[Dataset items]
+++

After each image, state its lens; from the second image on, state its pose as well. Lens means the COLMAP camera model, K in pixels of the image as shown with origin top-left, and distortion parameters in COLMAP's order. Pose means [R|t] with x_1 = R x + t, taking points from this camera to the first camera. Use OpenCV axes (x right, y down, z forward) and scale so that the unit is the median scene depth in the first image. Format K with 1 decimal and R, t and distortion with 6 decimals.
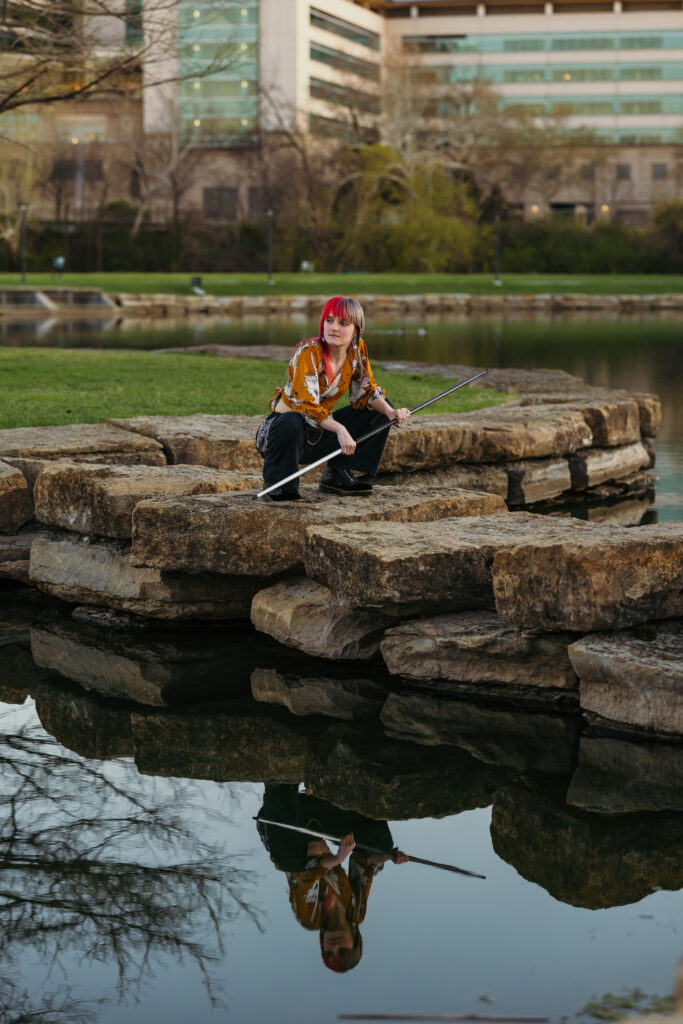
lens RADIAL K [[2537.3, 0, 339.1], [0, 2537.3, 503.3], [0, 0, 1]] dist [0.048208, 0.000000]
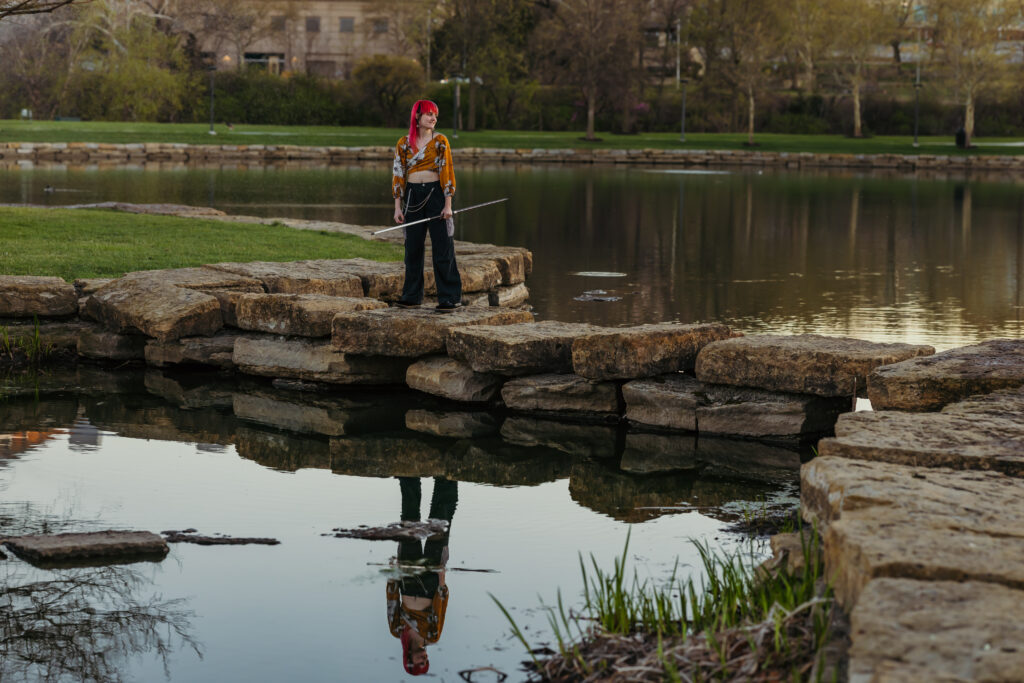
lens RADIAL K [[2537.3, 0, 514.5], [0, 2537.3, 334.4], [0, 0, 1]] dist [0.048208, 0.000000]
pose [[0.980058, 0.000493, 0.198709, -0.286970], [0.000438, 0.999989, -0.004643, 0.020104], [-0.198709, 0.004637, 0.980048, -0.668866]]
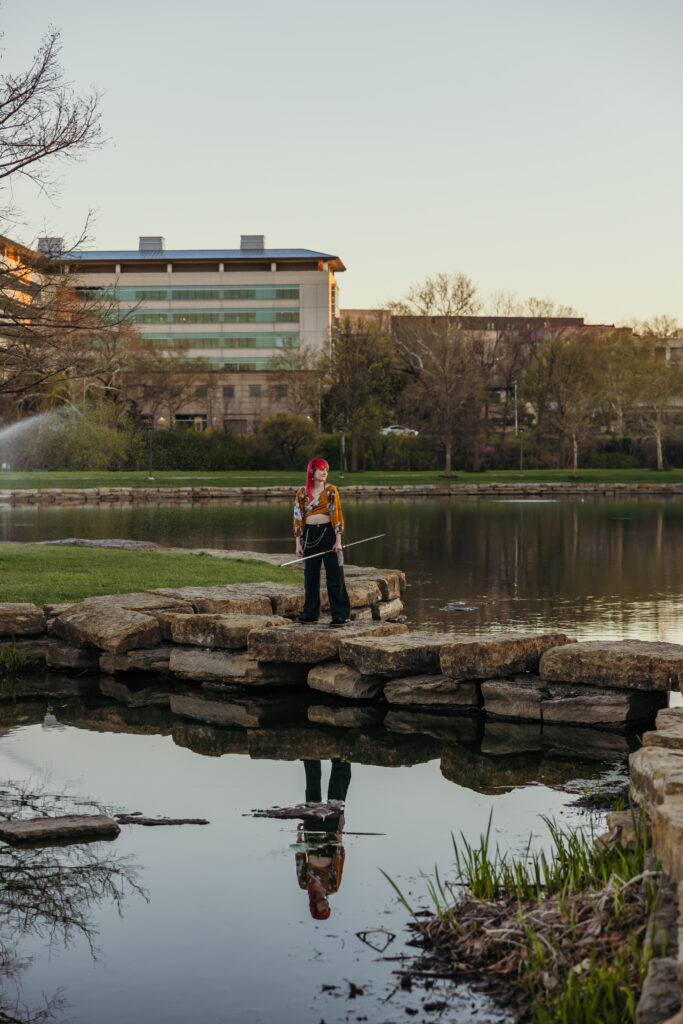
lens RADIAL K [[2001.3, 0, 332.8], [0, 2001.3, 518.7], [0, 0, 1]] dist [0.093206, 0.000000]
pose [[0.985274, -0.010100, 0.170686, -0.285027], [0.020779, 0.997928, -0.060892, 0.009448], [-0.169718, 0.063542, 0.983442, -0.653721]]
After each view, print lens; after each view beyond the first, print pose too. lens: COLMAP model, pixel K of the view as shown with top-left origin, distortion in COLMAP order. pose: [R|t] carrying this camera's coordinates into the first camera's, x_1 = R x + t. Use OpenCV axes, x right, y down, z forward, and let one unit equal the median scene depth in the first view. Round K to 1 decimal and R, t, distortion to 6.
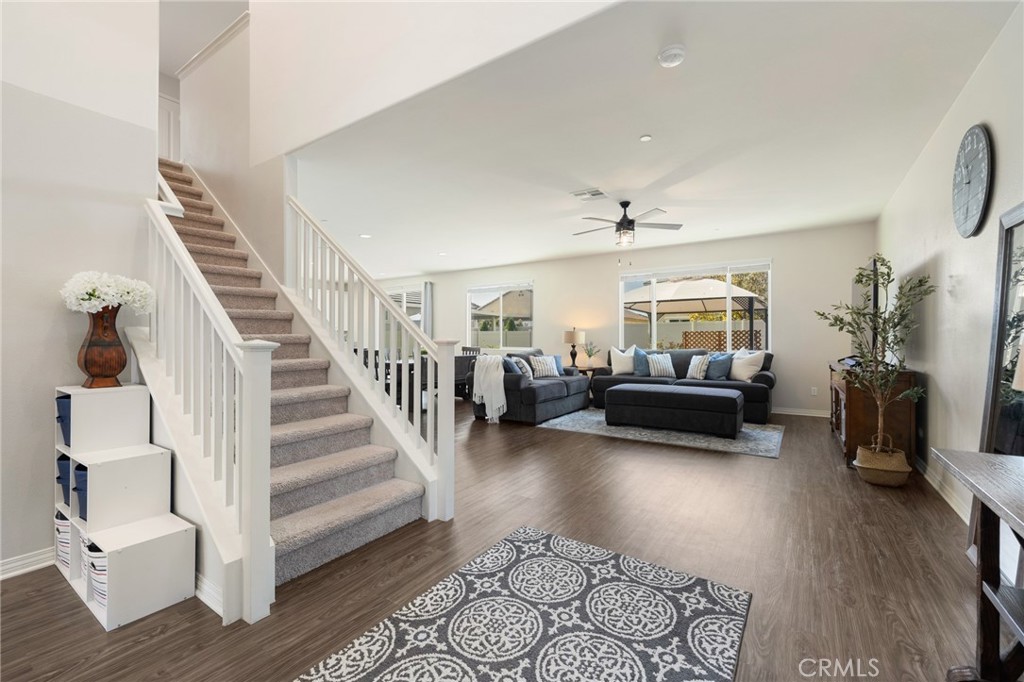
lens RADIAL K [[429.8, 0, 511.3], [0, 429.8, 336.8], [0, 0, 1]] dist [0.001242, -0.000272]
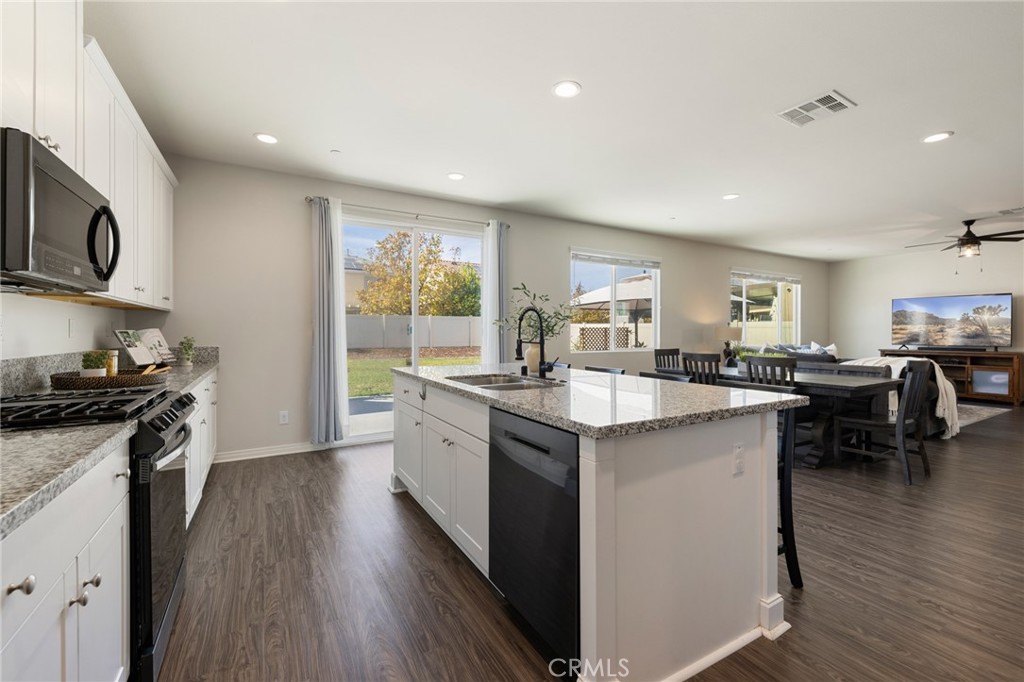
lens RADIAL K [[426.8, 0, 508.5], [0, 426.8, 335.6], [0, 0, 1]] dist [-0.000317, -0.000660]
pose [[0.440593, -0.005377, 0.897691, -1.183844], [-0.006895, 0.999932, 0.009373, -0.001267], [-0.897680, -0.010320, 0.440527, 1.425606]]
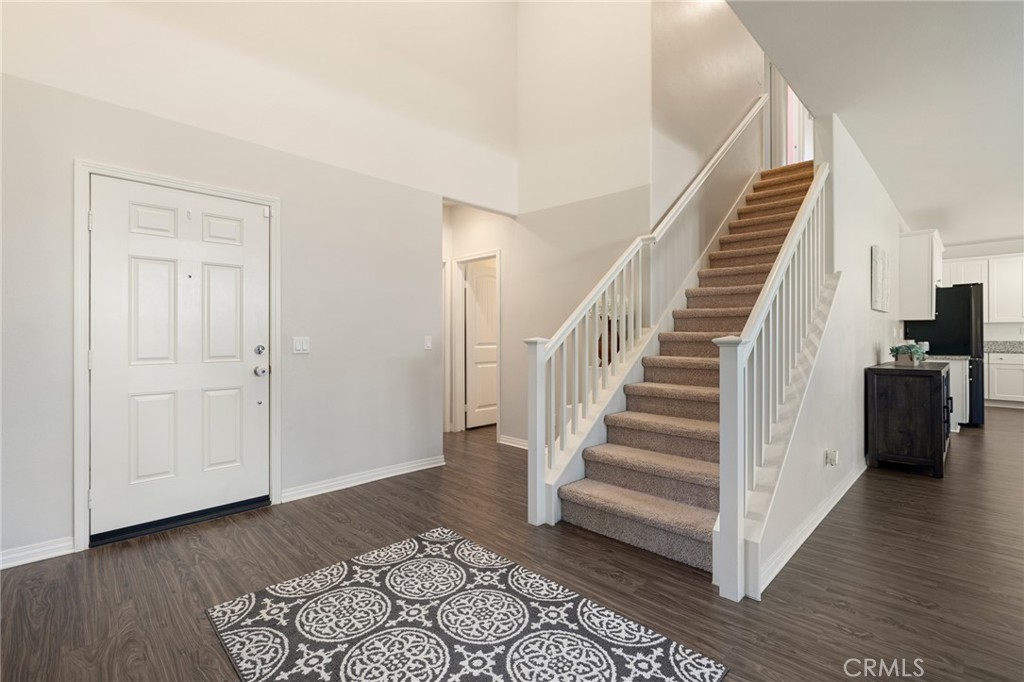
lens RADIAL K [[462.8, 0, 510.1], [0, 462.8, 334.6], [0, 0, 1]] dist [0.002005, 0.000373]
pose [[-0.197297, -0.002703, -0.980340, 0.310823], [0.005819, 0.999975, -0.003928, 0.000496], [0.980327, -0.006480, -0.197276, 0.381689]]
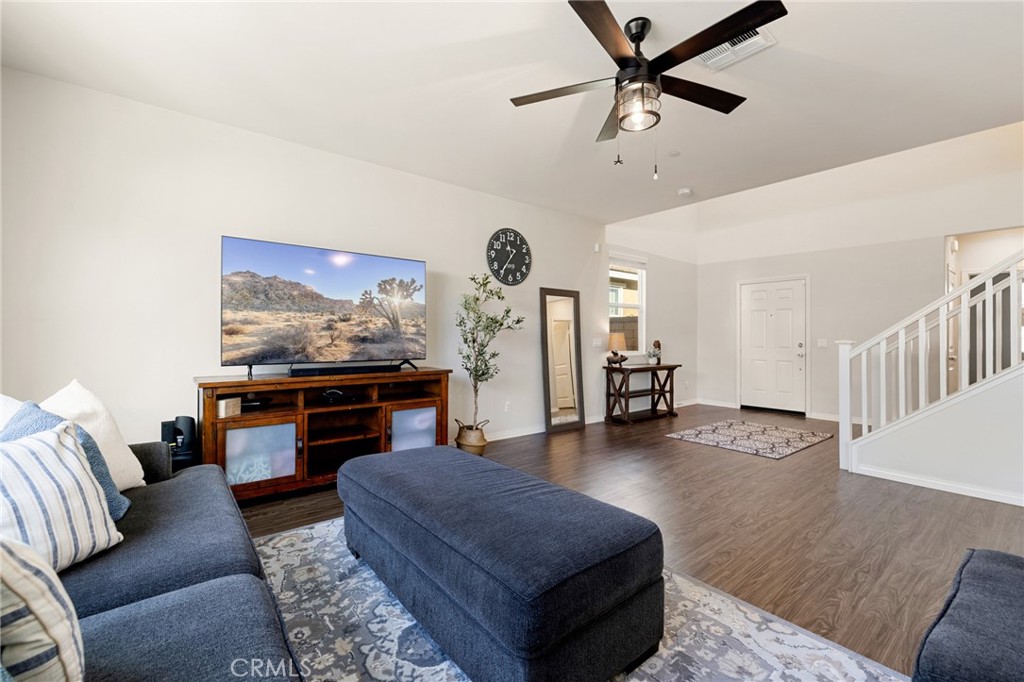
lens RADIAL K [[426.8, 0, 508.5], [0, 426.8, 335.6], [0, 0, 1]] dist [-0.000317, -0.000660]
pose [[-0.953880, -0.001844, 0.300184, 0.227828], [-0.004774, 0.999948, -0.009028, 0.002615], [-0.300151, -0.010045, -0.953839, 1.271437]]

+++

• _EXERCISE DETAILS_
Reproduce the part of the records that opens with the line containing "After each view, print" and closes with the end of the records, both ends included, without the pictures.

• _EXERCISE RESULT_
After each view, print lens; after each view beyond the first, print pose too. lens: COLMAP model, pixel K of the view as shown with top-left origin, distortion in COLMAP order. pose: [R|t] carrying this camera's coordinates into the first camera's, x_1 = R x + t. Use OpenCV axes, x right, y down, z forward, and let one unit equal the median scene depth in the first view. Round K to 1 decimal and R, t, distortion to 6.
lens RADIAL K [[429.8, 0, 511.3], [0, 429.8, 336.8], [0, 0, 1]] dist [0.001242, -0.000272]
lens RADIAL K [[426.8, 0, 508.5], [0, 426.8, 335.6], [0, 0, 1]] dist [-0.000317, -0.000660]
pose [[0.440593, -0.005377, 0.897691, -1.183844], [-0.006895, 0.999932, 0.009373, -0.001267], [-0.897680, -0.010320, 0.440527, 1.425606]]
lens RADIAL K [[462.8, 0, 510.1], [0, 462.8, 334.6], [0, 0, 1]] dist [0.002005, 0.000373]
pose [[-0.197297, -0.002703, -0.980340, 0.310823], [0.005819, 0.999975, -0.003928, 0.000496], [0.980327, -0.006480, -0.197276, 0.381689]]
lens RADIAL K [[426.8, 0, 508.5], [0, 426.8, 335.6], [0, 0, 1]] dist [-0.000317, -0.000660]
pose [[-0.953880, -0.001844, 0.300184, 0.227828], [-0.004774, 0.999948, -0.009028, 0.002615], [-0.300151, -0.010045, -0.953839, 1.271437]]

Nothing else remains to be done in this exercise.